= RedOctane X-Plorer Controller =

Guitar controller

The RedOctane X-Plorer Controller is a controller created by Activision and RedOctane released in bundles with Guitar Hero II for the Xbox 360, some bundles of Guitar Hero III: Legends of Rock, or available separately. This same controller was also bundled with Guitar Hero III: Legends of Rock for the personal computer (PC) and Macintosh. The Xbox 360 controller works with the PC using a driver with Windows (XP SP2 or Vista only). The case for the game disc and manual of Guitar Hero III: Legends of Rock for the PC called the controller the Guitar Hero 3 Official PC Guitar Controller.

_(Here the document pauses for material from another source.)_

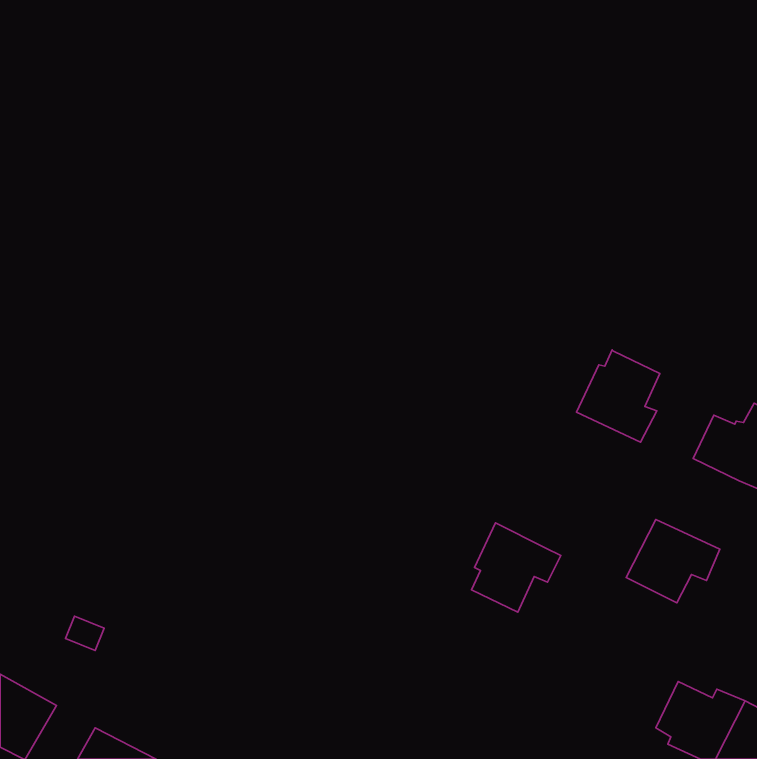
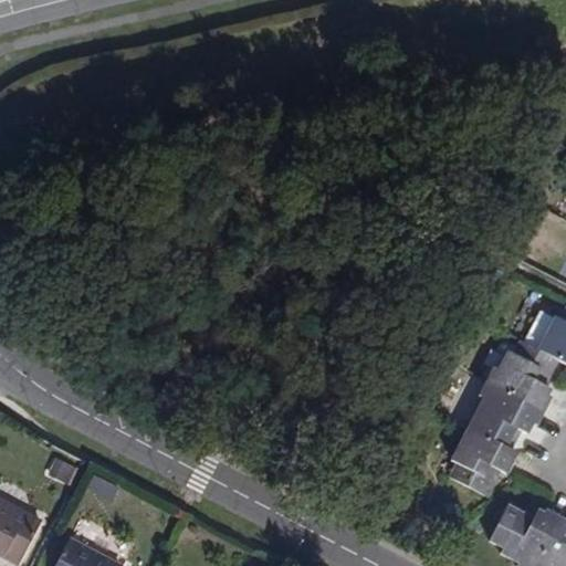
building: [576,350,660,442] -> [490,339,552,408]
building: [472,523,561,612] -> [450,429,516,495]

The RedOctane X-Plorer Controller for these games is based on the Gibson Explorer, a type of electric guitar. It is also the only guitar controller officially supported by Aspyr Media (developer of the PC and Macintosh releases). The guitar controller plugs into the Xbox 360 via the USB ports. The PC and Macintosh releases have the same software limitation of two local players at a time. The guitar's cord uses the break away cord connection, like controllers of the original Xbox console.

The controller includes two input connections:
- Xbox 360 accessories, like on the Xbox 360 controller
- RJ14 connector, to be used for an Effects pedal add-on that was never released

The insides of the guitar show a few interesting things:
- The RJ14 connector only uses two of the possible four wires (seen on Model number: 95065)
- There are two jumpers (JP1 and JP2) that are labeled on the circuit board, but are unused (seen on Model number: 95065)
- The strum bar is a rocker switch using three wired for connectivity (seen on Model number: 95065)

When the controller is connected to a Windows Vista or Windows XP PC, it shows up as a game controller. This allows you to see button presses and the tilt sensors. Currently, only one tilt sensor is used by the Guitar Hero games.